→ **Excerpted text**:
◇ ◇ ◇ ◇ ◇ ◇ ◇

# water conditions in the Bottineau area?



## stickyIN (Aug 18, 2004)

I know that most on here are not really fond of NR hunters. But I was wondering if anyone could give me a water report for the bottineau area?
Any info would be greatly appreciated. Thank you.


----------



## Sasha and Abby (May 11, 2004)

Here is a link that I use...

http://www.hprcc.unl.edu/products/current.html


----------



## Field Hunter (Mar 4, 2002)

sticky,
No report on the Bottneau area. Just had to say you have the wrong opinion of "most" of us on this site. Most of us hunt with NR hunters the entire season.


----------



## stickyIN (Aug 18, 2004)

Field Hunter, 
I wasnt trying to sound cross, just that the majority of the posts i have read on here have been known to slam NR hunters. I know the benefits we bring to the community that we hunt in. We respect the residents and have become friends with alot of the town people. I was just hoping for a honest response to my question. No disrespect to you or the other resident hunters on here that know how important it is for the state to have NR hunters. Thanks for the response.


----------



## hoosier dhr (Jul 24, 2003)

SickyIN, are u from IN if so where?


----------



## stickyIN (Aug 18, 2004)

Hoosier dhr, 
Yes I am from Indiana, I live in La Porte. Pretty close to you i see.


----------



## hoosier dhr (Jul 24, 2003)

Do u ever hunt Fish lake? I have a cousin that lives in N Liberty and we hunt there a few times a year. We go all over , from N Webster/Warsaw area to Plymouth, St Joe Co and allover Elkhart Co.

We were scouting around Fish lake last Sat. and found a few small groups NW of the lake in some hay feilds but not very promising.

Anyway good luck this year. :beer:

Ty Forester


----------



## stickyIN (Aug 18, 2004)

hoosier dhr, 
yes i have hunted fish lake a few times. Nothing great out there. It is really hit and miss. We have a late harvest wheat field, that recently came out that is holding anywhere from 100 to 200 geese daily. So just hopeing that the weeds dont over run the field before Sept. 1. Cant wait to stack'em up.

◇ ◇ ◇ ◇ ◇ ◇ ◇

→ **Material provided**:
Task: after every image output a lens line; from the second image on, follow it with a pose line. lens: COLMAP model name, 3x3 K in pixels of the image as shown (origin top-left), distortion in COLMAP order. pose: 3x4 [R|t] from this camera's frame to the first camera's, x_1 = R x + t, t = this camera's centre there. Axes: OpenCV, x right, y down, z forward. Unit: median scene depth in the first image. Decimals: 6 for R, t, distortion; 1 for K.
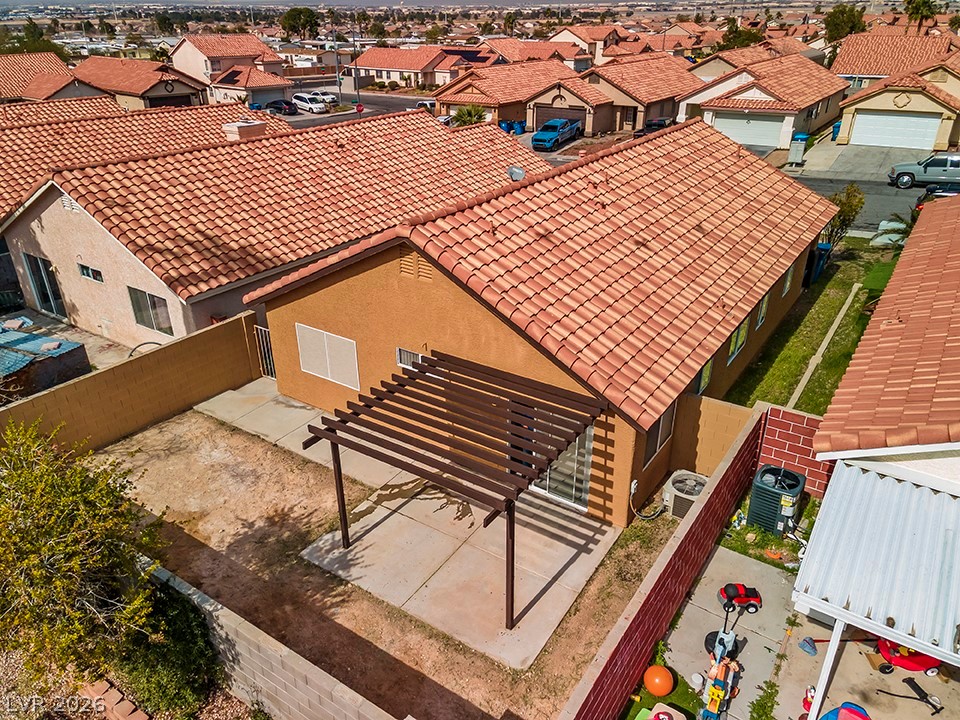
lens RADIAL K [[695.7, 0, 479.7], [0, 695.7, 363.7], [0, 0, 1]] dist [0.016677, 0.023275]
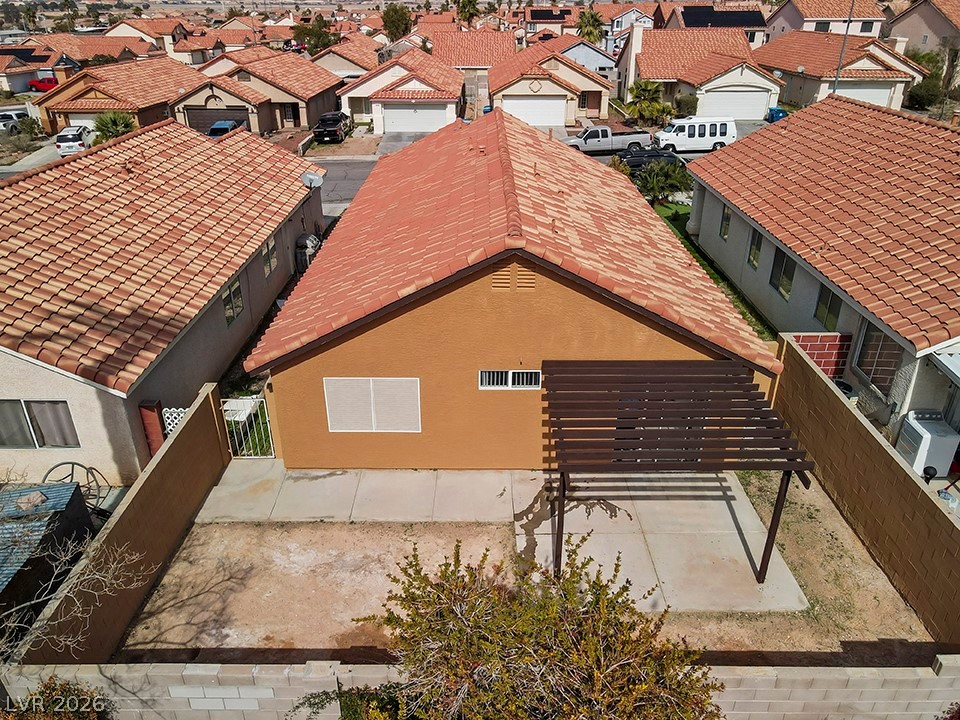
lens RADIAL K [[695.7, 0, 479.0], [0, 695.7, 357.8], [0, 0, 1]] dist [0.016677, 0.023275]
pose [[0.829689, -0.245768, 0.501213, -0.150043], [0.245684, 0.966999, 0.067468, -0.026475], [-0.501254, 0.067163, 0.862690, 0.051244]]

◇ ◇ ◇ ◇ ◇ ◇ ◇

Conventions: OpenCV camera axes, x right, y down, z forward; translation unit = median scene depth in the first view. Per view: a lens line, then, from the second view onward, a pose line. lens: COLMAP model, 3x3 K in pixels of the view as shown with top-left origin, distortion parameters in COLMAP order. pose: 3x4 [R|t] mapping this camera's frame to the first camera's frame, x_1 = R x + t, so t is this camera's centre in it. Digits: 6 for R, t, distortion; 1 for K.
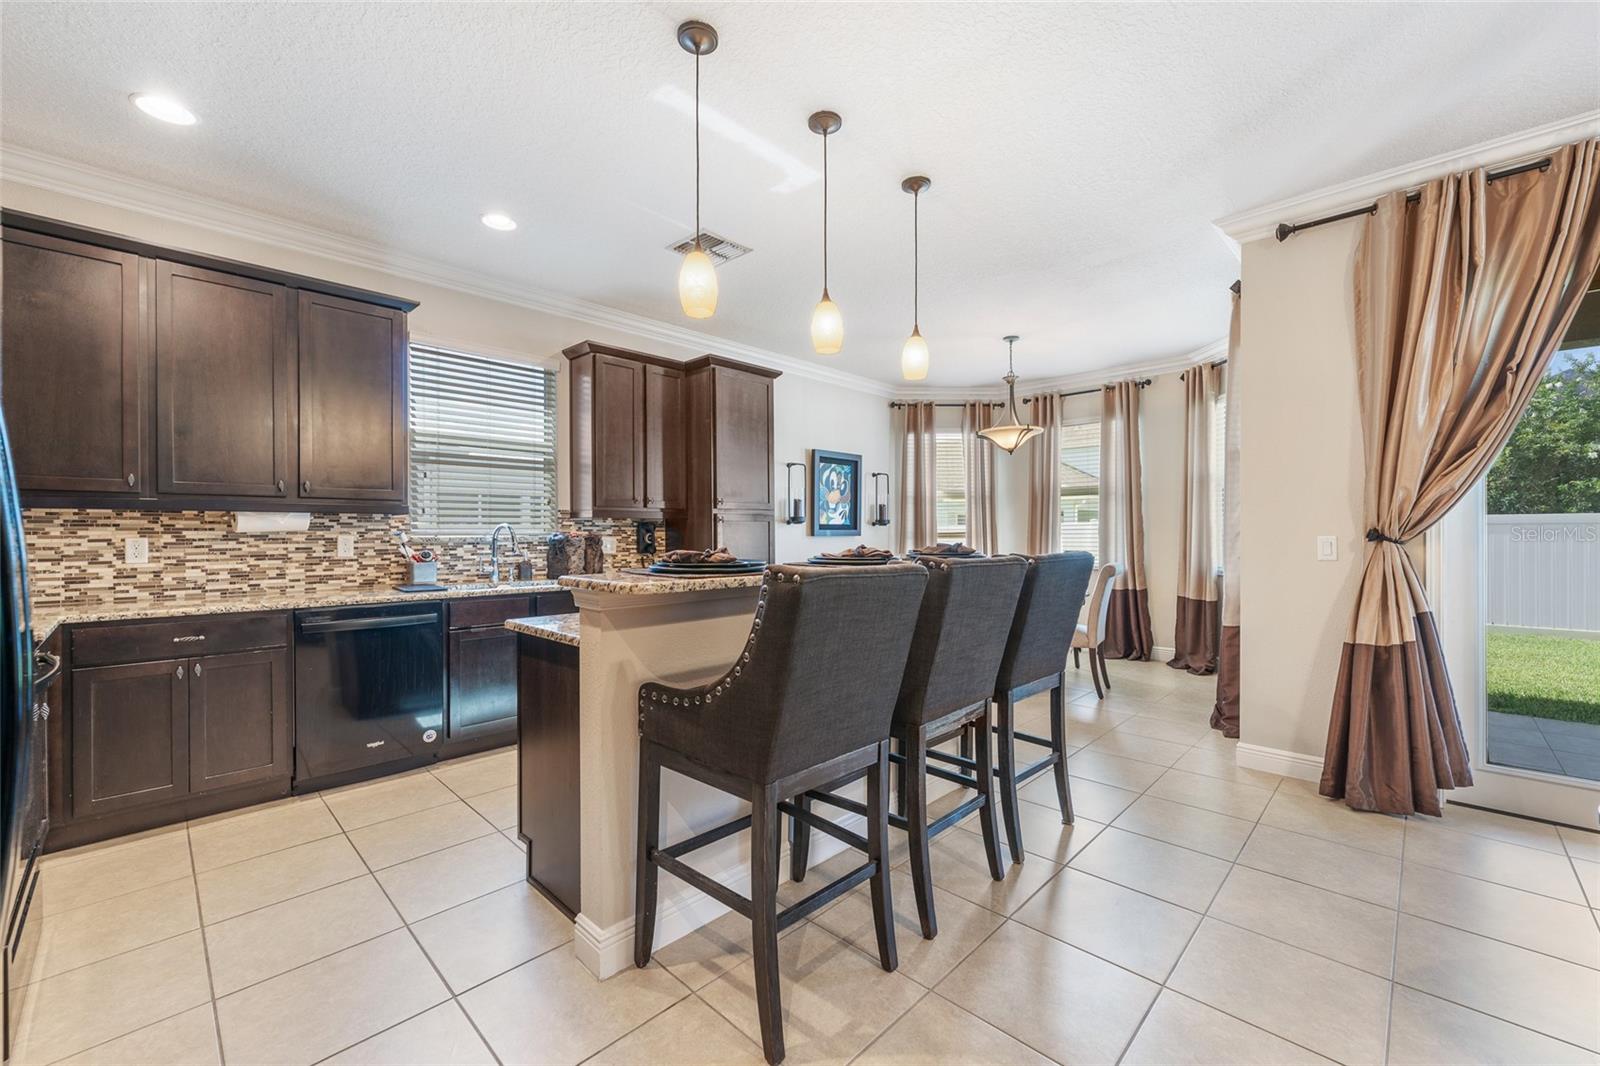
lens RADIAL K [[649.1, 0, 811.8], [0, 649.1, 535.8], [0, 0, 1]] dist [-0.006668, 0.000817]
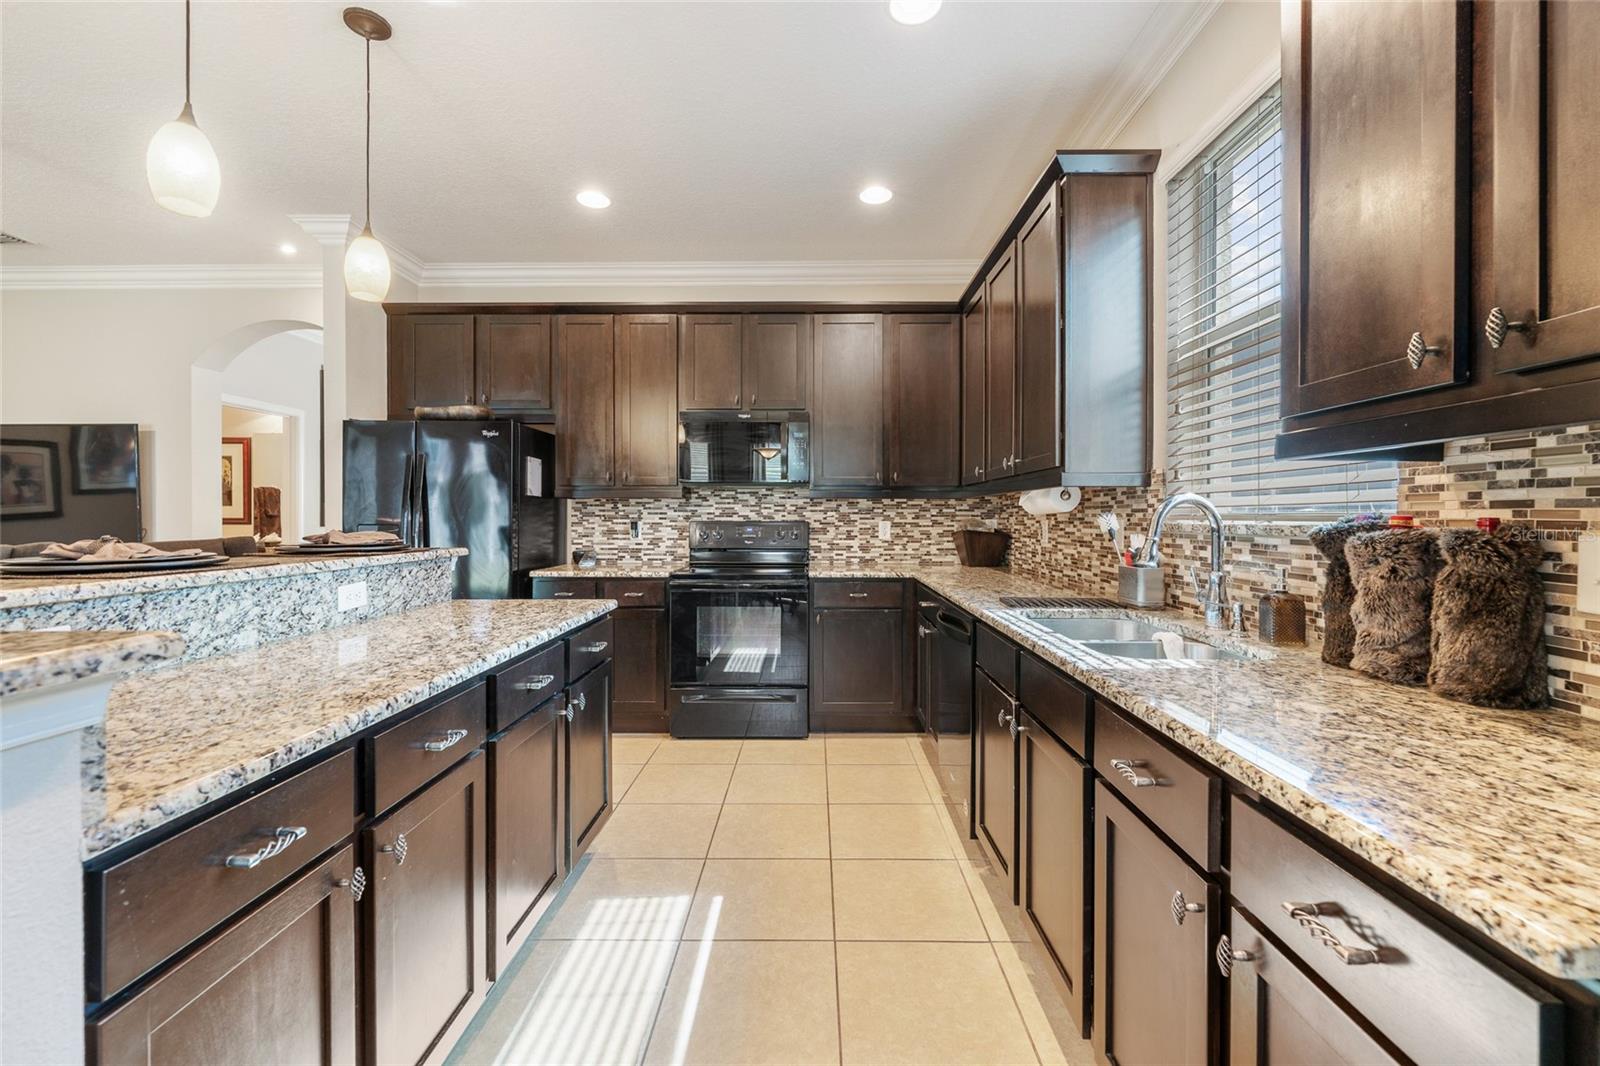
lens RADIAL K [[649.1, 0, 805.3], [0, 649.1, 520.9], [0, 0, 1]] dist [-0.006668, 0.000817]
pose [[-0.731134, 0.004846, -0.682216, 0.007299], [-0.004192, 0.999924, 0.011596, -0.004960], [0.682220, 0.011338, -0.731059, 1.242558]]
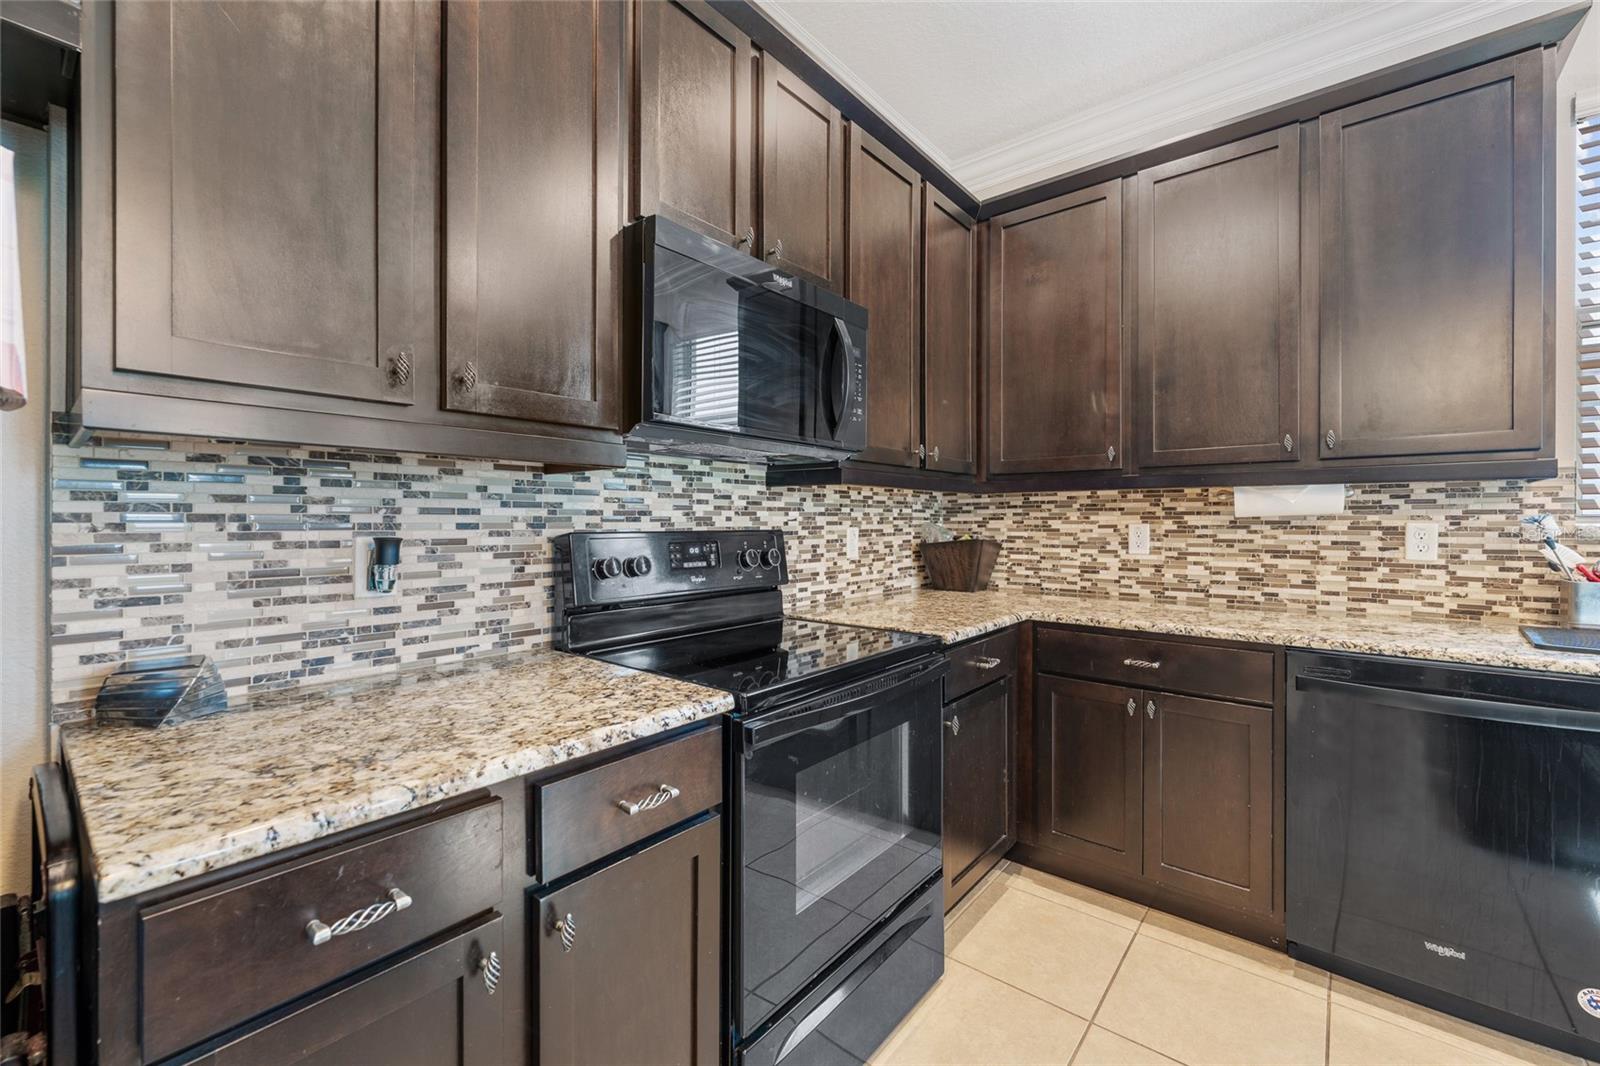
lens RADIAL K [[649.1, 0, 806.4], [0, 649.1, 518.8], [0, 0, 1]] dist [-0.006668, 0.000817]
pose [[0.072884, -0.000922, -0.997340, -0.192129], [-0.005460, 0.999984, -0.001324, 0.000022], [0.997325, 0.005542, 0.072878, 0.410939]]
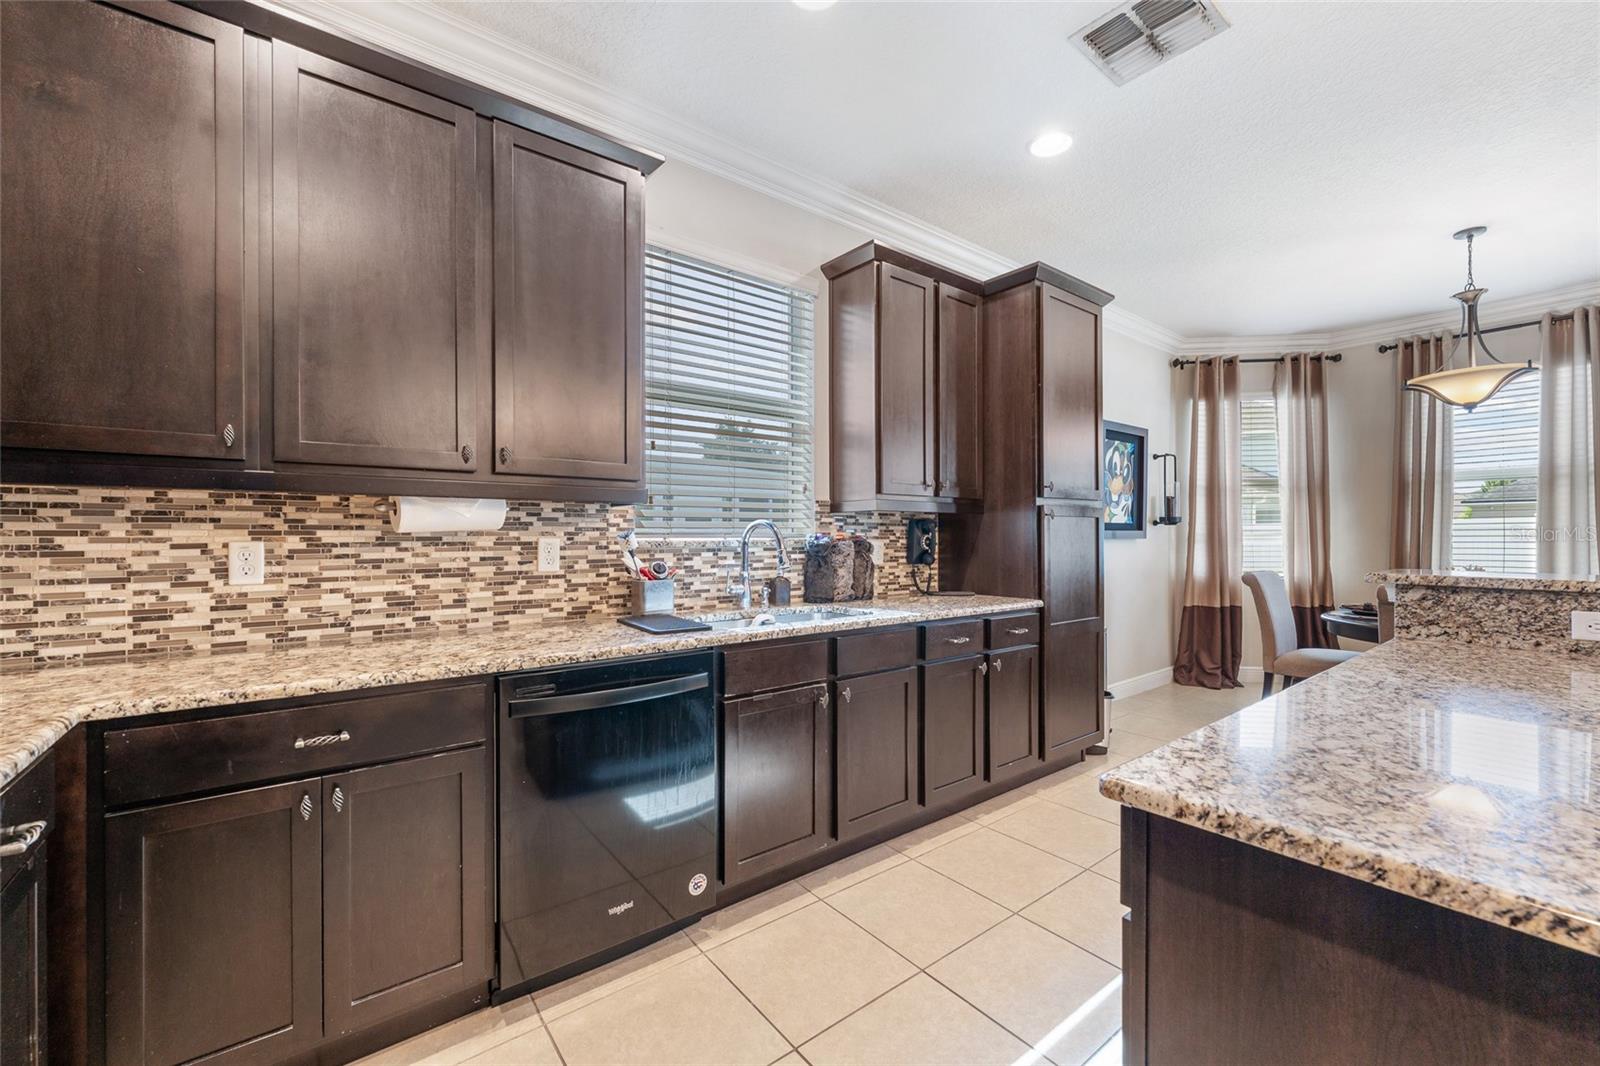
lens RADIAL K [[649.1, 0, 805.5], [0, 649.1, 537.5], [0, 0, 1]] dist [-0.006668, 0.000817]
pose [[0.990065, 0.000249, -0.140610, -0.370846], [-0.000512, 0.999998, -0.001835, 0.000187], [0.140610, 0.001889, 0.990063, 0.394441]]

◇ ◇ ◇ ◇ ◇ ◇ ◇

→ **Questions to answer**:
1. Name every forum user who posts in the thread asking about water conditions around Bottineau, counting each one once.
2. Pick up the thread on Bottineau water conditions right after its final post and continue it.

→ **Task answers**:
1. stickyIN, Sasha and Abby, Field Hunter, hoosier dhr

2.
----------



## KEN W (Feb 22, 2002)

I would say we have average water conditions here.It is starting to dry out...no rain for a couple weeks.

Farmers are just starting to swath early barley.

We had the first light frost here this morning...had to cover everything last night.


----------



## stickyIN (Aug 18, 2004)

Ken W. Thanks for that report. Are the potholes still hold an abundant of water or are there mud flats again?


----------



## KEN W (Feb 22, 2002)

I haven't really driven around out in the country for awhile,so I can't answer that...we have frost again this morning.


----------



## SuperX2guy (Aug 20, 2004)

Thanks for the water conditions update. If you have a chance to get out and survey the conditions further could you post on this site?
Signed - A NR who appreciates the opportunity to hunt.


----------



## nodakoutdoors.com (Feb 27, 2002)

stickyIN said:


> I wasnt trying to sound cross, just that the majority of the posts i have read on here have been known to slam NR hunters.


If you don't read Goosebuster3's posts, you probably won't read any.


----------



## hoosier dhr (Jul 24, 2003)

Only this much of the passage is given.